He had just hit “send” on his last text when a stranger approached him and said, according to the court filing, “Hey, man, let me get that phone.”

The stranger took the phone out of Cardoza’s hands and made off with it. Cardoza gave chase, grabbed the man by the back of his shirt, and a struggle ensued. During the struggle, the stranger yelled, “Give me the phone, give me the phone. I’ll hurt you. Give me the phone.” He punched Cardoza in the head several times.

Cardoza got the phone back, after which the man said, “I’ll pay you, I’ll pay you. I just want the phone.” Cardoza told the man he didn’t want his money and asked him please to leave him alone.  

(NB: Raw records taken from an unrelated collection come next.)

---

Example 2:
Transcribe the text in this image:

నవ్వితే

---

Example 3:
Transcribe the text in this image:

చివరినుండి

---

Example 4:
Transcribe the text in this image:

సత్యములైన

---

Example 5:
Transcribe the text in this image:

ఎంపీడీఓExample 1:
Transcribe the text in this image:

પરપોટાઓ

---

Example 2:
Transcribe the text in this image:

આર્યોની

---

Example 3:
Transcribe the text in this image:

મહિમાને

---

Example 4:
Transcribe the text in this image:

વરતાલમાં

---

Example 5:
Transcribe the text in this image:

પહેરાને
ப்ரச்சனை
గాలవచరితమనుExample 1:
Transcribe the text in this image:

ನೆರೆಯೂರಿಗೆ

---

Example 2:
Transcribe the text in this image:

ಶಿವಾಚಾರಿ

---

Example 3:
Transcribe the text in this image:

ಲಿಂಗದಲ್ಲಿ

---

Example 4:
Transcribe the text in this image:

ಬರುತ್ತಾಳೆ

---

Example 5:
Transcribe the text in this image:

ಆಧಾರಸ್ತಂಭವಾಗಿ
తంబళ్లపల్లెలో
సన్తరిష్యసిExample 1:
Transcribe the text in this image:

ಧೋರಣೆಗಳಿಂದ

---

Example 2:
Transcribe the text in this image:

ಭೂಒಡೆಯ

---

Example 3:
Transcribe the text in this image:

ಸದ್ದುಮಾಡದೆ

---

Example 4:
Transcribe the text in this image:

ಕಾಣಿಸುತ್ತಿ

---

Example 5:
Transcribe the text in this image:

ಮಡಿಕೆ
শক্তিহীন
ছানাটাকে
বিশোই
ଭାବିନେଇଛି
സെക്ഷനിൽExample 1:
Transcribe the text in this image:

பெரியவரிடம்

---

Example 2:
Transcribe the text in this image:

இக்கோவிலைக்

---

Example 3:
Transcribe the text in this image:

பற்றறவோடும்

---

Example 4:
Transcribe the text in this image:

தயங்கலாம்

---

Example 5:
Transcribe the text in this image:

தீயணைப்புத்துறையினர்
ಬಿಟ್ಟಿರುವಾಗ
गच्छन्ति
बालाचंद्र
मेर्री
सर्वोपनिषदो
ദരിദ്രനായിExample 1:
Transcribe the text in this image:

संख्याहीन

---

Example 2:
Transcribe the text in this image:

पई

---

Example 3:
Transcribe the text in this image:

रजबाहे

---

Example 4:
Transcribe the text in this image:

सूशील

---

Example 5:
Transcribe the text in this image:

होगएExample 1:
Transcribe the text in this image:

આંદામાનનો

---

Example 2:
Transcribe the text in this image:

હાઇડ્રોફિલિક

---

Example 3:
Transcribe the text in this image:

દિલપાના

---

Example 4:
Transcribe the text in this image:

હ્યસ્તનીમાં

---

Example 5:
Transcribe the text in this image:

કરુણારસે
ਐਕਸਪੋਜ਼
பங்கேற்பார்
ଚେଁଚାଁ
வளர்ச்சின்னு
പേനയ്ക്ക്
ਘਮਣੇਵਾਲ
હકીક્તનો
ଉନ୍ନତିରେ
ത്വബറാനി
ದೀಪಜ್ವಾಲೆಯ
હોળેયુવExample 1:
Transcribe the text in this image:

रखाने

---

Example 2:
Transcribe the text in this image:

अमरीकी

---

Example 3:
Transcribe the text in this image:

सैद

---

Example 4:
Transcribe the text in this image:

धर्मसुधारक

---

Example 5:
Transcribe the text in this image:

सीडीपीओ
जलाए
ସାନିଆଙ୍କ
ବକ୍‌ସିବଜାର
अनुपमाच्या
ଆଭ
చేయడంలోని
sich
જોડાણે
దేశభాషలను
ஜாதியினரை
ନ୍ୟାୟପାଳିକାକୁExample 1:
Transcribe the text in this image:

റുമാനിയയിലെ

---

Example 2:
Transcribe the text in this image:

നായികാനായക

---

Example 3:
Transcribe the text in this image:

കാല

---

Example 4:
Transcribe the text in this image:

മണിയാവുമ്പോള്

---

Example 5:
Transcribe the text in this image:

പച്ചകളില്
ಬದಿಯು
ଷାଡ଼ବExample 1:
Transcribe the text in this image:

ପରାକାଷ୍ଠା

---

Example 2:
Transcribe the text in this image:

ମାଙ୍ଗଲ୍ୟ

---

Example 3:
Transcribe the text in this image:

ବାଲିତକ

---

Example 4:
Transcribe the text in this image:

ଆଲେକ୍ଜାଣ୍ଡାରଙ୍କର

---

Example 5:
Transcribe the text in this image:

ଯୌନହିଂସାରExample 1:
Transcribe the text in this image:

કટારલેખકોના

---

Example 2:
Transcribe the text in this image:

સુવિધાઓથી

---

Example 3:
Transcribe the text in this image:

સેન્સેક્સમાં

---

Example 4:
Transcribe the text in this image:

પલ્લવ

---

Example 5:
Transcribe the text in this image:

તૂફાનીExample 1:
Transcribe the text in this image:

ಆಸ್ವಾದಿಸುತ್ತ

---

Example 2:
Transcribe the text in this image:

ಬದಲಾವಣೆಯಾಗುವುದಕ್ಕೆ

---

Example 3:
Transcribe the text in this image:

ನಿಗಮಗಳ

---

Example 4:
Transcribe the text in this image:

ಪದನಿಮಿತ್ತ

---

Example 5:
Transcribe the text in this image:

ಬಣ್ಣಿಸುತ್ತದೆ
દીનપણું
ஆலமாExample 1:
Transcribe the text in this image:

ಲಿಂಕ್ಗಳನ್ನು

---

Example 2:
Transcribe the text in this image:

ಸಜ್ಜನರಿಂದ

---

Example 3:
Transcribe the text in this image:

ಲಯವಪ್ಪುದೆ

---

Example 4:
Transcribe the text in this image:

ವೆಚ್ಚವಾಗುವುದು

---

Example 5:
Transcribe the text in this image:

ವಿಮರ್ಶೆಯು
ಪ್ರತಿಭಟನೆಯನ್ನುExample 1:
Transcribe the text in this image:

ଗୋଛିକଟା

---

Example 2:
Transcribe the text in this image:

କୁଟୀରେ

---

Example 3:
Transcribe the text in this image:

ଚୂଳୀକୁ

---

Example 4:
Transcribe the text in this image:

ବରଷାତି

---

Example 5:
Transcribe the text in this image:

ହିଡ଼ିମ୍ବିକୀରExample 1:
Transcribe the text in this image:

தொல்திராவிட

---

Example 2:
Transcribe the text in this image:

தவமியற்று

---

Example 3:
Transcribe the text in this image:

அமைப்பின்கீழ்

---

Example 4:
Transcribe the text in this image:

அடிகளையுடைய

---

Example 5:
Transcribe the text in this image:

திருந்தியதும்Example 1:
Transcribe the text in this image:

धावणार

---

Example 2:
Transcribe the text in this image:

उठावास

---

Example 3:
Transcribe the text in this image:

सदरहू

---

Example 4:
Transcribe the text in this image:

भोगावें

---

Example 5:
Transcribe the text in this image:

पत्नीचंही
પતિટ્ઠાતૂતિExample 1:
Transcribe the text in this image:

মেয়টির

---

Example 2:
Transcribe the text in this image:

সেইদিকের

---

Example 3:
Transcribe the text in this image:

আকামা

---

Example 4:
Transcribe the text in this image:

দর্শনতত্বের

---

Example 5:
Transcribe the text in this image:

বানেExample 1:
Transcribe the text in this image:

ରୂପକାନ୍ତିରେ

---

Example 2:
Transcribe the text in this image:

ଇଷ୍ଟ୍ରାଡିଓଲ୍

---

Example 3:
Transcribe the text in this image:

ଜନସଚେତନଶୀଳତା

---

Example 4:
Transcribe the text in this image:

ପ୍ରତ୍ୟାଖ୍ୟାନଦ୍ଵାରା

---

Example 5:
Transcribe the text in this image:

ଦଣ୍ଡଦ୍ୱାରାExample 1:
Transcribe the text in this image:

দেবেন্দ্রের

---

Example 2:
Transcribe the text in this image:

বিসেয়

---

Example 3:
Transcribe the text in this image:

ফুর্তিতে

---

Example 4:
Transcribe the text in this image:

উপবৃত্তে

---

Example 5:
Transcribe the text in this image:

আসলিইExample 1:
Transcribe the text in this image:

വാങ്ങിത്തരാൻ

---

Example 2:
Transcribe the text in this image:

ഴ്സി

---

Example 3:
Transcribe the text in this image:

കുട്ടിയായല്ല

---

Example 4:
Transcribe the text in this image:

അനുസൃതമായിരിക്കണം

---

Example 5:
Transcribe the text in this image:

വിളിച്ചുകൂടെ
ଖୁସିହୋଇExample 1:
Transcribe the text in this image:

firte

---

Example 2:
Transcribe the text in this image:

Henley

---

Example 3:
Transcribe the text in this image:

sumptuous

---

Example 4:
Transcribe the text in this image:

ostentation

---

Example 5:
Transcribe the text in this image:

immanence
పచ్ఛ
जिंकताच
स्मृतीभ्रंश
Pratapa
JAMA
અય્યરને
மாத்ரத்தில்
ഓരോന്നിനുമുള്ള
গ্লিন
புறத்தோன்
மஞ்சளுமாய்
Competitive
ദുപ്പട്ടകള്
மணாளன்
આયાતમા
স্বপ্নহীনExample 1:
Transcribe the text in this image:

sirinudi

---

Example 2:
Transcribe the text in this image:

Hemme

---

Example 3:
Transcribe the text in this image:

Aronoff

The violent stranger was Kurt Carr, who prior to the incident, had a fight with the mother of his fiancee, according to the filing.

“He felt he had to call his fiancee immediately to tell her about his fight with her mother,” according to court papers. Carr went looking for a phone, and saw Cardoza on his new iPhone. He then asked Cardoza multiple times for the phone, according to the filing, following which, there was the struggle.

The court found that in order to prove theft, the prosecution would had have to have shown that “[Carr] intended to deprive [Cardoza] of [the phone] permanently or to remove it from [Cardoza’s] possession for so extended a period of time that the owner would be deprived of a major portion of the value or enjoyment of the property.”